La casa di Pirano era grande, circondata dal giardino e situata in una bella posizione non lontana dal faro: se i suoi genitori non l’avessero ereditata non avrebbero di certo mai potuto permettersela. I Morin stavano bene, ma non erano ricchi. Il padre geometra era un funzionario delle Generali e la madre aveva portato in dote l’appartamento di via della Cereria – dove lui viveva tutt’ora – e un negozietto di ferramenta che avevano poi venduto realizzando un utile discreto: pur non nuotando nell’oro, non potevano lamentarsi. Ma una villa del genere, se non gli fosse piovuta dal cielo, sarebbe stata fuori dalla loro portata. La mamma Matilde – una donna senza grilli per la testa e abituata ad amministrare con oculatezza – avrebbe voluto venderla subito; il papà Anselmo, invece, ci teneva moltissimo: il posto era incantevole e
soprattutto era convinto che quella proprietà gli conferisse prestigio, che fosse una sorta di promozione sociale; e così affrontava anche dei sacrifici pur di vederla sempre in perfetto stato di manutenzione. Ci avrebbe pensato la guerra a portargliela via… e gratis!

Nel ’45 i Morin erano sfollati da alcuni parenti nel Bellunese ed erano scampati alle violenze dei quaranta giorni; anche l’appartamento di via della Cereria era sfuggito al saccheggio delle soldataglie cetniche; ma la casa di Pirano era rimasta irrimediabilmente dall’altra parte.
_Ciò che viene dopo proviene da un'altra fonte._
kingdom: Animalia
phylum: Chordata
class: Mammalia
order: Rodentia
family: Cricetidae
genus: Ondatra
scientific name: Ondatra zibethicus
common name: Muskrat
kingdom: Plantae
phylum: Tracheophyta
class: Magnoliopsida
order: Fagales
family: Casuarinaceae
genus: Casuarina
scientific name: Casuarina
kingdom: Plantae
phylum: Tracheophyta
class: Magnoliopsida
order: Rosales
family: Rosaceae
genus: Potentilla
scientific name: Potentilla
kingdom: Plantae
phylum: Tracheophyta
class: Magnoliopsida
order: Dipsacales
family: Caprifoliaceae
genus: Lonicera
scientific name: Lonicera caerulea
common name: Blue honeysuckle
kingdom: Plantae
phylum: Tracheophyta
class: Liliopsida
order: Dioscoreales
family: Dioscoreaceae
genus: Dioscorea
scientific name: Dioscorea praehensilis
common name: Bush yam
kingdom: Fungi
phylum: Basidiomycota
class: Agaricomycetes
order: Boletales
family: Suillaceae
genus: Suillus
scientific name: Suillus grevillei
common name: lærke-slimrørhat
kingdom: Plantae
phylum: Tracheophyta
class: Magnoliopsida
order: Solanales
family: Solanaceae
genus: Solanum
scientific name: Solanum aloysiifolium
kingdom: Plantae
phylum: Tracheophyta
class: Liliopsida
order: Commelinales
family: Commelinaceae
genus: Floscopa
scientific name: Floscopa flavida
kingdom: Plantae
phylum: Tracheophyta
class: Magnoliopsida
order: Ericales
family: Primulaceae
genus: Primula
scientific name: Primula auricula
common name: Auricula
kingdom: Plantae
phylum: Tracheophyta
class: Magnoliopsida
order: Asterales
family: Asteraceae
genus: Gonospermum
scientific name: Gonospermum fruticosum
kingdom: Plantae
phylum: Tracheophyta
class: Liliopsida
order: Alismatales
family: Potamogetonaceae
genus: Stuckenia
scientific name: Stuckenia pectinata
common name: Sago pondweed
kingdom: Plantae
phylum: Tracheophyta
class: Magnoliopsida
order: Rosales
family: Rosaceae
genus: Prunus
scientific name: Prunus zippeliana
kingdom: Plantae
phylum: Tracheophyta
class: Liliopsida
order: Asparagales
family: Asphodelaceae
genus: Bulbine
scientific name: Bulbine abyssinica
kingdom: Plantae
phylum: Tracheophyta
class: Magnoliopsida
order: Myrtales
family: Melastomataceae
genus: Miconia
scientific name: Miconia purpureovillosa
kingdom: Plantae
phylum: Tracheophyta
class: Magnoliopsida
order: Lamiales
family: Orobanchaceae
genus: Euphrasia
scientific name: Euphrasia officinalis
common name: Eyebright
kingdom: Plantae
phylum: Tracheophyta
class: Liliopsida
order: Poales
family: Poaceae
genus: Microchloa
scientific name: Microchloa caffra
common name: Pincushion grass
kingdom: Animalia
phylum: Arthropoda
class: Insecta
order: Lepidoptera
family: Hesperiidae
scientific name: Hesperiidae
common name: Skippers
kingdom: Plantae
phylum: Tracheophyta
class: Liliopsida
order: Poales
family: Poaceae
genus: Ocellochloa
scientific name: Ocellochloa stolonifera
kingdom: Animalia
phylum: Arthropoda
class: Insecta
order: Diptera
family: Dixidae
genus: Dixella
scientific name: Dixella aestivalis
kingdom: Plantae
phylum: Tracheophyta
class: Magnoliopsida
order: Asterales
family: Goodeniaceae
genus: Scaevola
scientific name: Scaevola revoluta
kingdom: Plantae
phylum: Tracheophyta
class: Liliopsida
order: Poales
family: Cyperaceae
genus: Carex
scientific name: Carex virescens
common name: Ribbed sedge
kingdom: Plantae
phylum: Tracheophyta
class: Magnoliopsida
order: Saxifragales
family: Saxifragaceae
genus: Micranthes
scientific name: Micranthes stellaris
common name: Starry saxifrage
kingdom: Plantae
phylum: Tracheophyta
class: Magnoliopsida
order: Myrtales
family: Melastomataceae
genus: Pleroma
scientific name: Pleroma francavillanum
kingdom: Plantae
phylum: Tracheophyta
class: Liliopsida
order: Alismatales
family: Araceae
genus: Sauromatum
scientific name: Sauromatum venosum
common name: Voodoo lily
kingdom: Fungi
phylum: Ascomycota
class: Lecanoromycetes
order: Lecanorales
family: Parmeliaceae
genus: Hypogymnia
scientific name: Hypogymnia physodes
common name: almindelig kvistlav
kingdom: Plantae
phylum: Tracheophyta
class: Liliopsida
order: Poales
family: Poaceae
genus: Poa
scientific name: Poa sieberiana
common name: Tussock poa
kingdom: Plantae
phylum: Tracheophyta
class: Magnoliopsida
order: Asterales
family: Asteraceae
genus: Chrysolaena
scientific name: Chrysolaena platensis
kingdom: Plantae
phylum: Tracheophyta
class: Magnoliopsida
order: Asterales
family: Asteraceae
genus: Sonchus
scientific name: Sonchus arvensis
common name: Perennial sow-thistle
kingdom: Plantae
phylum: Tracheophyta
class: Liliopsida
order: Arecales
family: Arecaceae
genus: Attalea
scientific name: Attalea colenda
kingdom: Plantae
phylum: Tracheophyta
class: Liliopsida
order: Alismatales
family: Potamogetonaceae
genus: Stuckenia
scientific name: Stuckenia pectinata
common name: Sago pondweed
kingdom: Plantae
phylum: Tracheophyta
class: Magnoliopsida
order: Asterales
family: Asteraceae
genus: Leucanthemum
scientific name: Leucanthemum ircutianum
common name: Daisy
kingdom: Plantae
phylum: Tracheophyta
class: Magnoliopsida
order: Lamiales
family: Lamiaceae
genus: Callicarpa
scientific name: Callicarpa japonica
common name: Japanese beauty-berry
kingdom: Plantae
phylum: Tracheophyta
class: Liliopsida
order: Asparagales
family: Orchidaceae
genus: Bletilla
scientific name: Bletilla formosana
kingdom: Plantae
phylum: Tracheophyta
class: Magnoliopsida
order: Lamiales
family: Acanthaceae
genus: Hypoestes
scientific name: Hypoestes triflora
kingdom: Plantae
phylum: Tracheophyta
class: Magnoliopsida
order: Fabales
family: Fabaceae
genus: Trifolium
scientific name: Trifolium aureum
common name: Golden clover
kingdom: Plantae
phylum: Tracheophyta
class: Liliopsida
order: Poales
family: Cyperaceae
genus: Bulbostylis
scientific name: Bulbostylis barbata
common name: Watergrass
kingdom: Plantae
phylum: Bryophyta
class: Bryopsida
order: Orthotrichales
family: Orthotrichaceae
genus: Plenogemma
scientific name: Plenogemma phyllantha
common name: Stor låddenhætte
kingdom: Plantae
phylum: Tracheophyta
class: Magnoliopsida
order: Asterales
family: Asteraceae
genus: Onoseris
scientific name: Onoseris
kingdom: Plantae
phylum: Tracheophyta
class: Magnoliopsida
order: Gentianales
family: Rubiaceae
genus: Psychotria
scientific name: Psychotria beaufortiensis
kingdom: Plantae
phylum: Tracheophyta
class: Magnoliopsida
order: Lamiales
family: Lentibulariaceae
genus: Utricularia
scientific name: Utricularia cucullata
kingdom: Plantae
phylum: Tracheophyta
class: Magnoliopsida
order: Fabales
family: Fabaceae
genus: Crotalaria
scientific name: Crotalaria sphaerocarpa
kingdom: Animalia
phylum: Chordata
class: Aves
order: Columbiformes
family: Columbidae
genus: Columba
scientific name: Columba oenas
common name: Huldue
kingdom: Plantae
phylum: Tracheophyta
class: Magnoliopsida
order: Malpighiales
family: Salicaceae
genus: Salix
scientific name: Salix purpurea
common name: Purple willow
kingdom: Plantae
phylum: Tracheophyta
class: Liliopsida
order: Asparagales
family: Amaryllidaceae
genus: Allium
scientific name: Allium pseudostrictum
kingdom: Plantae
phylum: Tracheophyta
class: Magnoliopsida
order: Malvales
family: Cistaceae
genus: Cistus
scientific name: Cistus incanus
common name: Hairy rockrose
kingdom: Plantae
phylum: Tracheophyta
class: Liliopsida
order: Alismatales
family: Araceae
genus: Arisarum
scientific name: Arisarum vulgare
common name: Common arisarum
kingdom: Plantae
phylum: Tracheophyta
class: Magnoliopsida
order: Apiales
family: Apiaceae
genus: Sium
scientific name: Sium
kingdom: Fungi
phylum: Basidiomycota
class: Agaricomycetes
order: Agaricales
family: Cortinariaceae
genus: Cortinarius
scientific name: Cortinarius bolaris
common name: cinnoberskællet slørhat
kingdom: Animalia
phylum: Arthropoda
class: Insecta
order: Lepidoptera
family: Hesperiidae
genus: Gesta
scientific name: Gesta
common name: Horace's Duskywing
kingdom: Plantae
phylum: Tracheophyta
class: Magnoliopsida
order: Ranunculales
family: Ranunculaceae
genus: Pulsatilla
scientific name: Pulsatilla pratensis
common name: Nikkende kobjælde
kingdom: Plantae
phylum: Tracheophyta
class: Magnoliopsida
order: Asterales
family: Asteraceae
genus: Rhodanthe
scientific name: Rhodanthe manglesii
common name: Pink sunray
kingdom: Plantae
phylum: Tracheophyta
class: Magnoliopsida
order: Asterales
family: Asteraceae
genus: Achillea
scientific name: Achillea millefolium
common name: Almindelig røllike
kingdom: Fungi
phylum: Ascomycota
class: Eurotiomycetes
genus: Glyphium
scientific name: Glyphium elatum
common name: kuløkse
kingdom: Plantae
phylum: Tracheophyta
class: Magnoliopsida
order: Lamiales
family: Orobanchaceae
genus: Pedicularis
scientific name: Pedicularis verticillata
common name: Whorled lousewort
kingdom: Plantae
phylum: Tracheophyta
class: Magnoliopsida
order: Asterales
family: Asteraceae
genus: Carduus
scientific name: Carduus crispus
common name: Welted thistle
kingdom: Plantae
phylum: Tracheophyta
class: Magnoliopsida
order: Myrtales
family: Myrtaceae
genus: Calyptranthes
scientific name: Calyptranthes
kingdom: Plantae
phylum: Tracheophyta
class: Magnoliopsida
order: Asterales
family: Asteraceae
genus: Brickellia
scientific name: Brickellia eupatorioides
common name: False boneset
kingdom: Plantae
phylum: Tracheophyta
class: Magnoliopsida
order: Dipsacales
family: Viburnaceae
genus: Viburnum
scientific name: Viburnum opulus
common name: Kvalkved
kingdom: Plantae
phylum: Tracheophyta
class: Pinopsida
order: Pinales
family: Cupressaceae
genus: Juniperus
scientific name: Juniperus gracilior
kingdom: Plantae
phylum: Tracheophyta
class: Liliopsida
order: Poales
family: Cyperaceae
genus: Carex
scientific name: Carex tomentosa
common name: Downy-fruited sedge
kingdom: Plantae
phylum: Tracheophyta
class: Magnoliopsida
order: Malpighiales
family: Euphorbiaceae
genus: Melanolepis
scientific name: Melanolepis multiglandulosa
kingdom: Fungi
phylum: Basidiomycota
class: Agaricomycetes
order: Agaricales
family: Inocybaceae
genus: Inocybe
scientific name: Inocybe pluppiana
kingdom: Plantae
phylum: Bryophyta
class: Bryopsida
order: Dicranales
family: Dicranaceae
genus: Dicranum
In un primo tempo, col trattato di pace del ’47, l’Anselmo Morin aveva cullato l’illusione che tutto andasse a buon fine: il cosiddetto ‘territorio libero di Trieste’ avrebbe dovuto comprendere tutto il golfo; ma in pochi anni si rese conto che la zona B sarebbe rimasta dov’era: “in mano a quei boia di comunisti… ròssi come il cul dele simie…”- e aggiungeva imprecando, quando si sfogava con la moglie – “ a quei s’ciavi maledeti…
invadenti, prepotenti… sacramenti!” La signora Matilde cercava in tutti i modi di calmarlo portandogli ad
esempio altri ben più sfortunati, ma non c’era verso.
“ Pensa a quei disgraziai del silos, Anselmo…”
“Lori i xè lori… e mi son mi!” era la sua massima espressione di solidarietà.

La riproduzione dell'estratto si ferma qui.